[Activity]: Begin at the line below that has "Houde, J. F., &" and stop after the line that has "Maye, J., Aslin, R.". Please restate only those lines, word for word.

== Segment start ==

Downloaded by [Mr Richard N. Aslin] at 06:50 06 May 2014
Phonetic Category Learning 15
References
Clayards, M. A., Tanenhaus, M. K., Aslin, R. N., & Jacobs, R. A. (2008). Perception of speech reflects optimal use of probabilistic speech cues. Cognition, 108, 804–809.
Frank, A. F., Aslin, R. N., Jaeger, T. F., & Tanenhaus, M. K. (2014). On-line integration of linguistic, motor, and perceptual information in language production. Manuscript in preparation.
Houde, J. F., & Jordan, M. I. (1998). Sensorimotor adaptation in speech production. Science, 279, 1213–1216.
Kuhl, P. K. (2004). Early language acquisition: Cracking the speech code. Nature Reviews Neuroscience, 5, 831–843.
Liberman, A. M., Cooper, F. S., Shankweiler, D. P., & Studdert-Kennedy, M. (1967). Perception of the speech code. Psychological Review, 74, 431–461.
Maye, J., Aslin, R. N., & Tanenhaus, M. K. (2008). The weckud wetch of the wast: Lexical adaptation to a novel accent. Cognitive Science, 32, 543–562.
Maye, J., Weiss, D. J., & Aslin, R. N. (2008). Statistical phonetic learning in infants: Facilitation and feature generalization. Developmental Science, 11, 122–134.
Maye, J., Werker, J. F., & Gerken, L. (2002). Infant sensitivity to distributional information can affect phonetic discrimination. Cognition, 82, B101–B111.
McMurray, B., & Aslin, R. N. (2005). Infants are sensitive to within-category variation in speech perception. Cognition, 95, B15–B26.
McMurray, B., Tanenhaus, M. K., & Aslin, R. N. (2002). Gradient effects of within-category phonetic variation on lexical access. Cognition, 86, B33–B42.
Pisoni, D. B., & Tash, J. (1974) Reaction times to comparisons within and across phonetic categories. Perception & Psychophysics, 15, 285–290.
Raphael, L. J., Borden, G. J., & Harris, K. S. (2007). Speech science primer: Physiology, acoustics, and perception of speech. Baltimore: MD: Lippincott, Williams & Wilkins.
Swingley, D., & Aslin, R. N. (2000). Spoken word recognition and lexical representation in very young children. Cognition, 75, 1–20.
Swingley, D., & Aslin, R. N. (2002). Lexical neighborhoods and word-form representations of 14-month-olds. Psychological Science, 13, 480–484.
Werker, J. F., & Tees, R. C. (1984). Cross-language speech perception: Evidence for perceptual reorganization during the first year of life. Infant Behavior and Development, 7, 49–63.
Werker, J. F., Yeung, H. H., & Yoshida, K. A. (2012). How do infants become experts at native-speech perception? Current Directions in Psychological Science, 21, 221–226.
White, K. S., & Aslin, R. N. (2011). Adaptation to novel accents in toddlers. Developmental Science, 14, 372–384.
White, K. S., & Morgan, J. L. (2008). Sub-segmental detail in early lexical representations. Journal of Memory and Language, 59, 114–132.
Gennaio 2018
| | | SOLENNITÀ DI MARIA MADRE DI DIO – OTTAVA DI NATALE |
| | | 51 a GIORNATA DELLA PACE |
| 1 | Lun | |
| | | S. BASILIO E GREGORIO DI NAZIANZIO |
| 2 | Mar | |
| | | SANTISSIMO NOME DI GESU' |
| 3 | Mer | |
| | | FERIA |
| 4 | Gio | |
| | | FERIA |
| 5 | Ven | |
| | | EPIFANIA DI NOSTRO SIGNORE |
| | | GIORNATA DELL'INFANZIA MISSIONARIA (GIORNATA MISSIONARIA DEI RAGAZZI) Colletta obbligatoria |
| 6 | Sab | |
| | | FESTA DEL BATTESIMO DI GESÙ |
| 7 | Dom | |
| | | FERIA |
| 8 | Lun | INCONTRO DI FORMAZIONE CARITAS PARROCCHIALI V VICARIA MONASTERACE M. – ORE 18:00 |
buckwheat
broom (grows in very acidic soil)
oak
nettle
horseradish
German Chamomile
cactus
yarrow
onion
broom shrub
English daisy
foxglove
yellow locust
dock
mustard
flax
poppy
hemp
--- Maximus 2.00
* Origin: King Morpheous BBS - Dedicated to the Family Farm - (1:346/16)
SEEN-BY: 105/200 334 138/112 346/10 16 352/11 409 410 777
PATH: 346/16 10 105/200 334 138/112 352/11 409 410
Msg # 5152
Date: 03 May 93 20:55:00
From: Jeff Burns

== Segment end ==

[Solution for this task]:
Houde, J. F., & Jordan, M. I. (1998). Sensorimotor adaptation in speech production. Science, 279, 1213–1216.
Kuhl, P. K. (2004). Early language acquisition: Cracking the speech code. Nature Reviews Neuroscience, 5, 831–843.
Liberman, A. M., Cooper, F. S., Shankweiler, D. P., & Studdert-Kennedy, M. (1967). Perception of the speech code. Psychological Review, 74, 431–461.
Maye, J., Aslin, R. N., & Tanenhaus, M. K. (2008). The weckud wetch of the wast: Lexical adaptation to a novel accent. Cognitive Science, 32, 543–562.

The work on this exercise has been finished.